# [ACTIVIDAD]
Transcribe textualmente el fragmento del texto sobre ¿Qué fue de Baby Jane? que comienza con "(Artículo publicado originalmente" y continúa hasta "su perversa hermana.".

# [TEXTO DE LECTURA]

******************************

(Artículo publicado originalmente el 27 de Septiembre de 2020).
Hay un momento en la película ¿Qué fue de Baby Jane? en el que el personaje de Bette Davis, la otrora niña prodigio Jane Hudson, muestra su cara más perversa al servir en la comida un periquito que su hermana Blanche (Joan Crawford) tenía por mascota. En ese momento el espectador cambia la antipatía por el odio; desde ese momento somos conscientes de que Jane no es una enervante manipuladora, sino una torturadora capaz de las más horribles cueldades. Es el momento que aclara cualquier ambigüedad y a partir del cual comprendemos que Blanche debe hacer lo posible por escapar de la influencia de su perversa hermana.

******************************

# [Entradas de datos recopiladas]
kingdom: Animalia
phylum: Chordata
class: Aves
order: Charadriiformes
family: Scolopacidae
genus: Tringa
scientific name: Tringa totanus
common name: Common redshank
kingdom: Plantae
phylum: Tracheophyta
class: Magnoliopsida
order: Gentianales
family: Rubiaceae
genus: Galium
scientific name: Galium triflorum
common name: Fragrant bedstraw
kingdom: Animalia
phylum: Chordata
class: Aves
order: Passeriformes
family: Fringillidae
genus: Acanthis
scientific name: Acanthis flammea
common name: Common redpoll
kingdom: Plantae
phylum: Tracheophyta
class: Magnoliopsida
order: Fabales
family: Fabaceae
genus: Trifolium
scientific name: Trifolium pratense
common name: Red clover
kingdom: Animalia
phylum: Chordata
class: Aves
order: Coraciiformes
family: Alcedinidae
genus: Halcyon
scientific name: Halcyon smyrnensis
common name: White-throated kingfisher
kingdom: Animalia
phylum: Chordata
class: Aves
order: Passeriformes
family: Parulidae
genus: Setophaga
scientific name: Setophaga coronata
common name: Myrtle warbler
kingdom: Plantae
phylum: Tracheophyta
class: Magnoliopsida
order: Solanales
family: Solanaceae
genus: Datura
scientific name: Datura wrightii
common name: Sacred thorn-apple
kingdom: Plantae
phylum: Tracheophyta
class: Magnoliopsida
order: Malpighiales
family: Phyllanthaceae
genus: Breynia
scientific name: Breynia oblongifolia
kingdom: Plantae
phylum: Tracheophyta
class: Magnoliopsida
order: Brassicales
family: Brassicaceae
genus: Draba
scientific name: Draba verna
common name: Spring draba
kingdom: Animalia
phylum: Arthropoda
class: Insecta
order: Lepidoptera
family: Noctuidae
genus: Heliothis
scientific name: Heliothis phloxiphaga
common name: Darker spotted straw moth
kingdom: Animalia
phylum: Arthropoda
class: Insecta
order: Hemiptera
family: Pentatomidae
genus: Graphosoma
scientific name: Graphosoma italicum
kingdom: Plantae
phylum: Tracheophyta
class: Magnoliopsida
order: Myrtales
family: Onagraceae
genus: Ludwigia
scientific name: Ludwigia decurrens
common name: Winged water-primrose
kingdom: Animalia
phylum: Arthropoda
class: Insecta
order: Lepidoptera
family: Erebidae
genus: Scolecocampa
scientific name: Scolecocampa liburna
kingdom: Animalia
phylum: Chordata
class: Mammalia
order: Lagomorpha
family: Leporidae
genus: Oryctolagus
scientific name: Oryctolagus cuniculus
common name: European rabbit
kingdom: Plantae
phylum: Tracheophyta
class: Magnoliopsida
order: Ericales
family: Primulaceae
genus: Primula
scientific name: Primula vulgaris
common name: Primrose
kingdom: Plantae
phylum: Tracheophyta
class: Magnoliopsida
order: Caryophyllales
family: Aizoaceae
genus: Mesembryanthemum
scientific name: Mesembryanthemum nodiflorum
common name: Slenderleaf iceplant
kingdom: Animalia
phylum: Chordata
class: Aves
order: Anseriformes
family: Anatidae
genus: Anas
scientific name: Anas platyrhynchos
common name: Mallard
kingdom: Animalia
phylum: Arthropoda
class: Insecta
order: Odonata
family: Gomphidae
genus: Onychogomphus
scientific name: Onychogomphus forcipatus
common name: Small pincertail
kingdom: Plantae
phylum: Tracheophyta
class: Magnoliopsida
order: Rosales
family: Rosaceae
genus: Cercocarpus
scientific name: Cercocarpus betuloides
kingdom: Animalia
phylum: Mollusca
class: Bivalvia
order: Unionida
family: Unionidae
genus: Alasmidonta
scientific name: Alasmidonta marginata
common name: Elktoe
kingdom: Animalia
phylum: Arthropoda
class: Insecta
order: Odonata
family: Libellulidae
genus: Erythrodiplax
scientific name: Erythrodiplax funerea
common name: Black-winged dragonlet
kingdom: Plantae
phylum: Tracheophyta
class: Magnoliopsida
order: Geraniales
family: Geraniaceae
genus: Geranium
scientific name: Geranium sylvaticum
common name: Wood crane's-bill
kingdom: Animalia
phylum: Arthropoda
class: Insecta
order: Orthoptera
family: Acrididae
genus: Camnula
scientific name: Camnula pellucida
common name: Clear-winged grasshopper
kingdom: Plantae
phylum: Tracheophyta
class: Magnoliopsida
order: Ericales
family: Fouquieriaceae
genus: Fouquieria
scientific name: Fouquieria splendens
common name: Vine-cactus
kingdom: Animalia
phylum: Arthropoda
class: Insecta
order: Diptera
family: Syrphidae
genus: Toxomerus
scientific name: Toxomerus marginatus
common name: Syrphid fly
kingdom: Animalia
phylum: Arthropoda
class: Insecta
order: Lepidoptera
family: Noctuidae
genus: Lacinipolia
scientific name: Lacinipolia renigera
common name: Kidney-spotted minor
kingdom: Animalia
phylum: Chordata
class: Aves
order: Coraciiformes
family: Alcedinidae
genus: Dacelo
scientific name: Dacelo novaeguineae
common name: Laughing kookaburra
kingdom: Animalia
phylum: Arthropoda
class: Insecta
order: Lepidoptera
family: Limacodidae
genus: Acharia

******************************

# [EJERCICIO RESUELTO]
(Artículo publicado originalmente el 27 de Septiembre de 2020).
Hay un momento en la película ¿Qué fue de Baby Jane? en el que el personaje de Bette Davis, la otrora niña prodigio Jane Hudson, muestra su cara más perversa al servir en la comida un periquito que su hermana Blanche (Joan Crawford) tenía por mascota. En ese momento el espectador cambia la antipatía por el odio; desde ese momento somos conscientes de que Jane no es una enervante manipuladora, sino una torturadora capaz de las más horribles cueldades. Es el momento que aclara cualquier ambigüedad y a partir del cual comprendemos que Blanche debe hacer lo posible por escapar de la influencia de su perversa hermana.